In the mid-1970s Winters in effect withdrew from recording, relocating in 1973 from Tennessee to Brevard County (Florida) and establishing herself as a top-rated Space Coast nightclub performer. However, in 1977 the London-based independent label Creole Records released Winters' recording of "I Will" which reached number 4 on the UK Singles Chart in December 1977. Reuniting with producer Stan Shulman, Winters recorded tracks - at Audio Media in Nashville and also Muscle Shoals - to complete an I Will album from which a follow-up single: "Come to Me", was released and reached number 11 in the UK.

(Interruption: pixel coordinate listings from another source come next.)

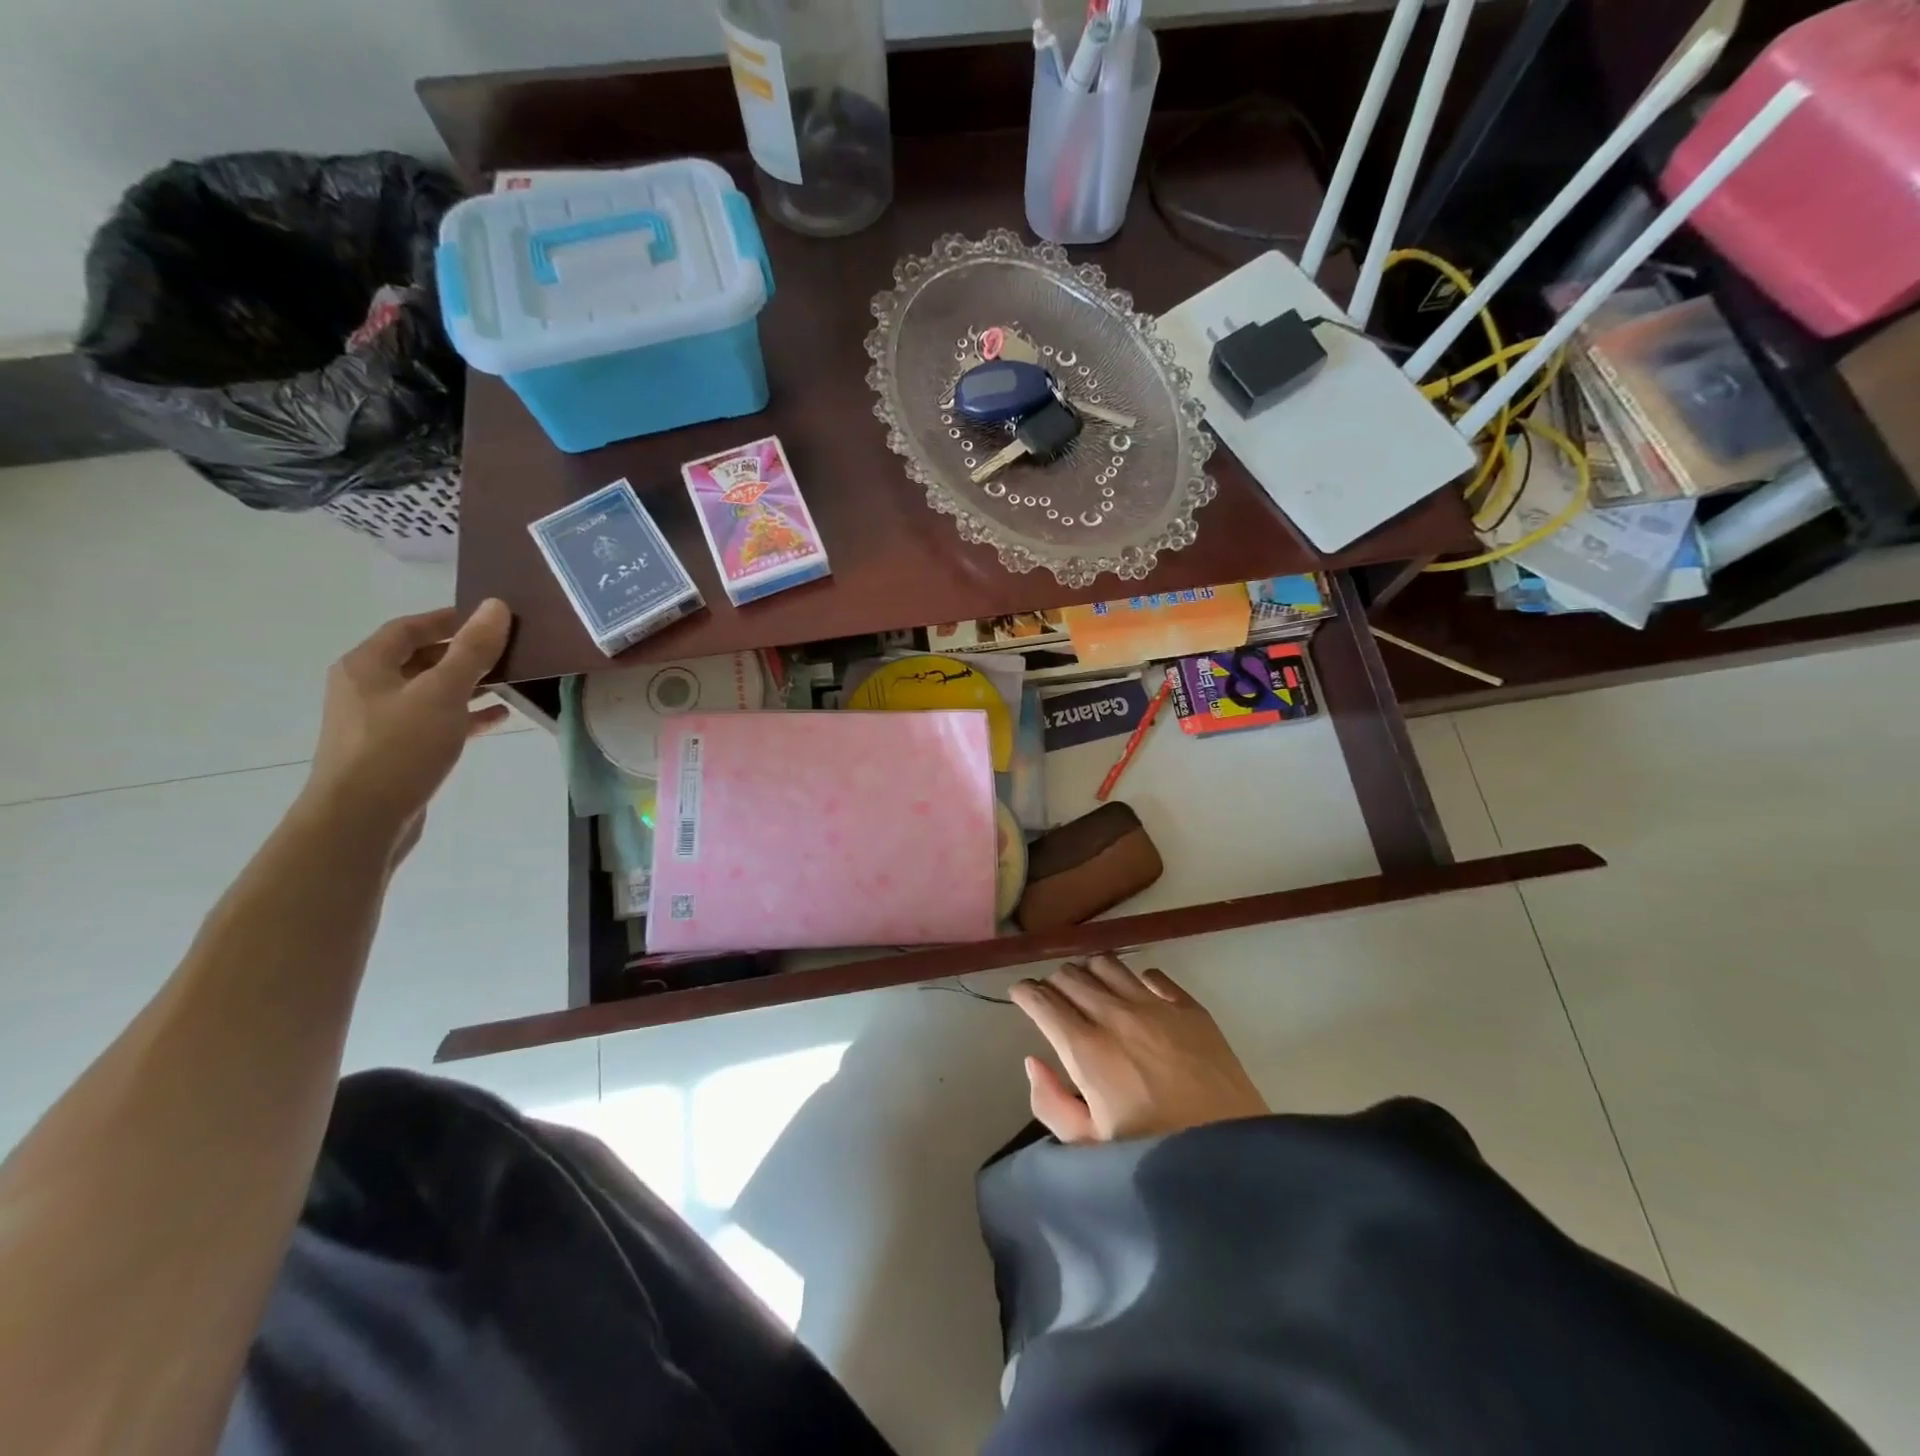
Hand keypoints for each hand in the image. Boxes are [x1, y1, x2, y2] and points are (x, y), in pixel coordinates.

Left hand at [301, 602, 512, 850]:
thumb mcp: (442, 693)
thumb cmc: (399, 748)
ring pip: (431, 692)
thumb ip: (472, 650)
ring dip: (468, 685)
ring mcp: (379, 723)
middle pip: (420, 659)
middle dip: (464, 653)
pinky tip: (497, 718)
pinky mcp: (396, 752)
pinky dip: (465, 716)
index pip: (409, 628)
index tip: (490, 618)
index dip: (448, 619)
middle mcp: (367, 689)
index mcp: (367, 666)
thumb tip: (495, 606)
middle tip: (508, 650)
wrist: (361, 821)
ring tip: (510, 682)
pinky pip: (436, 722)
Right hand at [1010, 955, 1268, 1144]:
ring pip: (1107, 964)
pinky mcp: (1190, 1008)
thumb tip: (1033, 1060)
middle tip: (1053, 999)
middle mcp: (1116, 1015)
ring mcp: (1157, 1006)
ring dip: (1089, 972)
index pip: (1042, 999)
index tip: (1020, 995)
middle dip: (1053, 983)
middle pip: (1071, 976)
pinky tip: (1136, 997)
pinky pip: (1152, 974)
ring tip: (1089, 990)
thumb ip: (1051, 1103)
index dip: (1025, 992)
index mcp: (1086, 1050)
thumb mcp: (1089, 1147)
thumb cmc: (1154, 1159)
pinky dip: (1134, 979)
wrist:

In 1978, Millennium Records picked up the I Will album for U.S. release with the title cut returning Winters for a final time to the Billboard R&B chart, peaking at number 97. A follow-up U.S. single: "Treat Me Right", would not chart. In the UK two further singles were issued from "I Will" the first of which: "I Won't Mention It Again", reached number 45 UK. Winters would reach the UK chart for a fourth and final time with "Baby Lay Down" (number 43 UK) from the 1979 album Songbird (#NE 1045), the latter being an expansion of the I Will album with new tracks - including "Baby Lay Down" - recorded in Nashville released on Stan Shulman's K-tel Records: another of the new Songbird tracks: "Back to the Love", would in August 1979 become the final release of Winters' recording career.

===Death===
Ruby Winters Jenkins, a resident of Missouri City, Texas, died on August 7, 2016, at the age of 74. She was preceded in death by her husbands, George Yates and William Jenkins. She was survived by her five children.

==Discography==
===Albums===

| Year | Album | Label | UK | Certifications |
| 1978 | I Will | Millennium Records | 27 |  |
| 1979 | Songbird | K-Tel Records | 31 | BPI: Silver; |
| Baby Lay Down | Creole Records | — |  |
"—" denotes releases that did not chart.

===Singles===

| Year | Single | Chart positions |  |  |  | Recording info |
| US | US R&B | UK | CAN |
| 1966 | "In the Middle of a Heartache" | — | — | — | — | Produced by Ray Allen at Sambo Studios Louisville (Kentucky) |
| 1967 | "Make Love to Me" (with Johnny Thunder) | 96 | 13 | — | — | Produced by Phil Kahl and Buddy Killen in Nashville (Tennessee) |
| "The Bells of St Mary's" | — | — | — | — |
| "I Want Action" | 109 | 47 | — | — | Produced by Phil Kahl and Bill Justis in Nashville |
| 1968 | "We Only Have One Life" (Let's Live It Together) (with Johnny Thunder) | — | — | — | — | Produced by George Kerr at Broadway Recording Studio in New York City |
| 1969 | "I Don't Want to Cry" | 97 | 15 | — | 74 | Produced by Papa Don Schroeder in Nashville |
| "Just a Dream" | — | 40 | — | — | Produced by Marlin Greene at Quinvy Studios, Sheffield (Alabama) |
| "Always David" | 121 | 23 | — | 79 |
| "Guess Who" | 99 | 19 | — | 63 |
| 1971 | "Great Speckled Bird" | — | — | — | — | Produced by Aubrey Mayhew in Nashville |
| 1973 | "I Will" | — | 39 | 4 | — | Produced by Dean Mathis and Stan Shulman in Nashville |
| 1974 | "Love Me Now" | — | — | — | — | Produced by Dean Mathis and Marc Mathis at Sound Shop, Nashville |
| 1975 | "Without You" | — | 95 | — | — | Produced by Dean Mathis and Stan Shulman at Woodland Sound Studios, Nashville |
| 1978 | "Come to Me" | — | — | 11 | — | Produced by S. J. Productions (Stan Shulman) at Audio Media Studios in Nashville or at Muscle Shoals Sound Studio |
| "I Won't Mention It Again" | — | — | 45 | — |
| "Treat Me Right" | — | — | — | — | Produced by Stan Shulman (associated producers David Thompson and Jerry Middleton) at Muscle Shoals Sound Studio |
| "For the Good Times" | — | — | — | — | Produced by S. J. Productions (Stan Shulman) in Nashville |
| 1979 | "Baby Lay Down" | — | — | 43 | — | Produced by Stan Shulman and David Thompson in Nashville |
| "Back to the Love" | — | — | — | — |
"—" denotes releases that did not chart or were not released in that territory.